After struggling with the decision for years, I recently concluded that leaving the Republican Party and joining the Democrats was the best way, perhaps the only way, for me to continue to advance the broader interests of this state as well as the progressive causes I hold dear.

I joined the Republicans in 1994 because of a guiding belief that pro-growth economic strategies provide the best course for Missouri. As the elected prosecutor of Cass County, the challenges of administering the social agenda of the far-right wing of the Republican Party never touched my day-to-day world.

However, three years in the Missouri Senate have opened my eyes to that extreme-right social agenda and the limitations it places upon so many aspects of our common lives, including limitations on lifesaving medical research, on economic development, on public health and social tolerance.

The Party of Lincoln is gone. The Party of Tolerance has become a party of intolerance. The party that freed the slaves has lost touch with our state’s African-American community, lost touch with Missouri’s poor and disabled, lost touch with the values and accomplishments of blue-collar workers across Missouri. And it’s time someone said it out loud.

My three years in the state Senate have taught me a great deal about myself and about our state. It has created a strong personal desire to turn my attention in a more progressive direction – toward championing the state’s poor and disabled communities, expansion of economic opportunity in our urban centers, and support for family-planning services. Each of these convictions flies more comfortably beneath a Democratic flag.

On so many of the critical issues of our day, it is Democrats and not Republicans who have shared my beliefs and fought by my side.

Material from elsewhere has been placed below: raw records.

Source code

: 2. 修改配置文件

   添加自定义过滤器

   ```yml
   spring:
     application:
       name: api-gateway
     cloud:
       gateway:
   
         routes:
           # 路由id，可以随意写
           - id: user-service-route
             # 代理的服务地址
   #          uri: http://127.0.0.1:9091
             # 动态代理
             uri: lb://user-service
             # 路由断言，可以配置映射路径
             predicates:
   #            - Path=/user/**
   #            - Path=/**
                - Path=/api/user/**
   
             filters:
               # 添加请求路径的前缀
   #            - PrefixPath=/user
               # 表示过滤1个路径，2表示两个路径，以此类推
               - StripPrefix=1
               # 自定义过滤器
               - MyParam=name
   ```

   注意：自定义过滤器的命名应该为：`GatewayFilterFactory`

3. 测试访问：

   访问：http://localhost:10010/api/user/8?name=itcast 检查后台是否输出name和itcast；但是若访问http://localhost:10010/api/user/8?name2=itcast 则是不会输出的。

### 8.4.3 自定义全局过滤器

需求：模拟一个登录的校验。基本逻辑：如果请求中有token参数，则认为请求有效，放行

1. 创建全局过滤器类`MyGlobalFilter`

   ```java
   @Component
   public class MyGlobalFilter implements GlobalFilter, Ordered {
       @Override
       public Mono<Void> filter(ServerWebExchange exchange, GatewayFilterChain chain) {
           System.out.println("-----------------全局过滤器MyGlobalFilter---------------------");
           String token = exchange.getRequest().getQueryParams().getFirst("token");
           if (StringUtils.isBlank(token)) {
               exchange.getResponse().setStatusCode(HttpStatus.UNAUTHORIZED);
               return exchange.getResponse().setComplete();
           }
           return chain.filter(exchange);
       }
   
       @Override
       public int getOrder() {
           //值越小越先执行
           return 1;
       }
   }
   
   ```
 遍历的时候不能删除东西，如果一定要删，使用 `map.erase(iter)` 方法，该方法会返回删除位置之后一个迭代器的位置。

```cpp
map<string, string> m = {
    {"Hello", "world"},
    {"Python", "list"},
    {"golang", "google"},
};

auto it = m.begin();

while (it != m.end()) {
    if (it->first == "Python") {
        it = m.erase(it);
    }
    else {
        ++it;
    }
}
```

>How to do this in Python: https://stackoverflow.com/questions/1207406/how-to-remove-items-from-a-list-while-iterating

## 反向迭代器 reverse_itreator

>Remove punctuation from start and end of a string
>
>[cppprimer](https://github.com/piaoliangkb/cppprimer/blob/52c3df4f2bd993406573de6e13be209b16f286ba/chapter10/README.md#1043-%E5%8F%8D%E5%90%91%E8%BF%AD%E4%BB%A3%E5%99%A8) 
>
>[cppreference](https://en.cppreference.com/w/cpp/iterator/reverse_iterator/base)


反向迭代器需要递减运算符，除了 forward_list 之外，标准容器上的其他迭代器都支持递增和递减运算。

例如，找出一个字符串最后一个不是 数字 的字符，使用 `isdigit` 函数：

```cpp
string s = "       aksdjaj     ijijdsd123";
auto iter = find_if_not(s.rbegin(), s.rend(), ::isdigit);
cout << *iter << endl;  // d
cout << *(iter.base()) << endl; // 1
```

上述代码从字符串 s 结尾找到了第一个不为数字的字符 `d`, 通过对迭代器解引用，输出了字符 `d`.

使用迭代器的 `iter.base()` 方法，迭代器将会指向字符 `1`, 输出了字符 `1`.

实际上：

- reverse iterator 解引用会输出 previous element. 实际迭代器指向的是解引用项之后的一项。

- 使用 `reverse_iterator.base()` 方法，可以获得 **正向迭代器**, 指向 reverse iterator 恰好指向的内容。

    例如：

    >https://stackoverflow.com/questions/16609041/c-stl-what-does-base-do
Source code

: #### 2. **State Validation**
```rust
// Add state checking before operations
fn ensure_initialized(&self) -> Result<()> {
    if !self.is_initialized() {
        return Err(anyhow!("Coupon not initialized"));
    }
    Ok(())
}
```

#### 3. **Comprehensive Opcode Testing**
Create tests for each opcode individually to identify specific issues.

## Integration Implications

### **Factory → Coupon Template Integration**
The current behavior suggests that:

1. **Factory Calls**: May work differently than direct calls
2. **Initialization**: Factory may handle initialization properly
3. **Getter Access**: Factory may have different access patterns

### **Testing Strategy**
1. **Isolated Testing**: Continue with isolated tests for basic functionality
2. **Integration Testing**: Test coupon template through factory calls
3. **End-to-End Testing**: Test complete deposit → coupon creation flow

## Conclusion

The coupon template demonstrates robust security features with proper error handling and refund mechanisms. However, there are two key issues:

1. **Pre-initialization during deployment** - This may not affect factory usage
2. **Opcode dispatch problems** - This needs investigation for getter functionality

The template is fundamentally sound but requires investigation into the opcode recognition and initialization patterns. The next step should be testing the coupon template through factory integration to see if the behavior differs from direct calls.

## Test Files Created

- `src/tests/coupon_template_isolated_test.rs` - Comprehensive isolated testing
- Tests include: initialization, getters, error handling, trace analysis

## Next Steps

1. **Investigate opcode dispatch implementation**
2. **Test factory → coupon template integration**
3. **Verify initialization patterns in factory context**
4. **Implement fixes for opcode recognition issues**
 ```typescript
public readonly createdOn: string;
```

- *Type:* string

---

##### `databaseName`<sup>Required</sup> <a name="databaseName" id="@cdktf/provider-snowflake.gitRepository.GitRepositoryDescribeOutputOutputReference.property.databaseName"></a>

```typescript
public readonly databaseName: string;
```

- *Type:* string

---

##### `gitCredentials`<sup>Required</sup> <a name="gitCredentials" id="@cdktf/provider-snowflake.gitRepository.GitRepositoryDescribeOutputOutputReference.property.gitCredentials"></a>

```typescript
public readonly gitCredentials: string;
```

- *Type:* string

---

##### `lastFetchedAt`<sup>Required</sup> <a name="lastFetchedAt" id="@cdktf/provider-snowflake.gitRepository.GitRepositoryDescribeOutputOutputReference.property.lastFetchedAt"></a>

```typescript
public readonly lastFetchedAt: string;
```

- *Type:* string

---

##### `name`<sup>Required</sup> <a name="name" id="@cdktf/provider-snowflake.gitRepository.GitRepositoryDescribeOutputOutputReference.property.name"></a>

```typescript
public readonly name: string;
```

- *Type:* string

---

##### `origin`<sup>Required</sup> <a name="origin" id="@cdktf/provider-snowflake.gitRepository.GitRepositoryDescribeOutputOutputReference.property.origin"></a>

When Republicans restricted the ability of the severely injured to seek recovery against wrongdoers, I stood with Democrats against the giant insurance companies of this state. When we attempted to increase day care coverage for children of the working poor – the pre-school-aged children of single mothers earning less than $7.10/hour – I received little help from Republicans but widespread support from Democrats. And when Missouri was given the unparalleled opportunity to embrace world-class medical research institutions in pursuit of life-saving cures, I joined with Democrats to stop Republican efforts to imprison doctors and drive such medical research from our state.

The core issues I have fought for in the past are the same issues I will fight for in the future. The loyalties I have fostered, with working families and with those who hope for medical cures, are the same loyalties I will always hold dear. But I can no longer ignore that in today’s Missouri Republican Party, if you stand for these things, you stand alone.

Let me be clear: The future of Missouri belongs to the Democratic Party. If you are pro-economic development, pro-worker, pro-diversity, and pro-lifesaving cures, there is only party in which you can stand. The Republicans have abandoned the middle in order to placate the right; the Democratic Party is the party of the people.

And, while my decision has invited its fair share of controversy and skepticism, I can tell you my choice to become a Democrat was the proudest decision I have ever made in my life.

State Sen. Chris Koster is running for attorney general.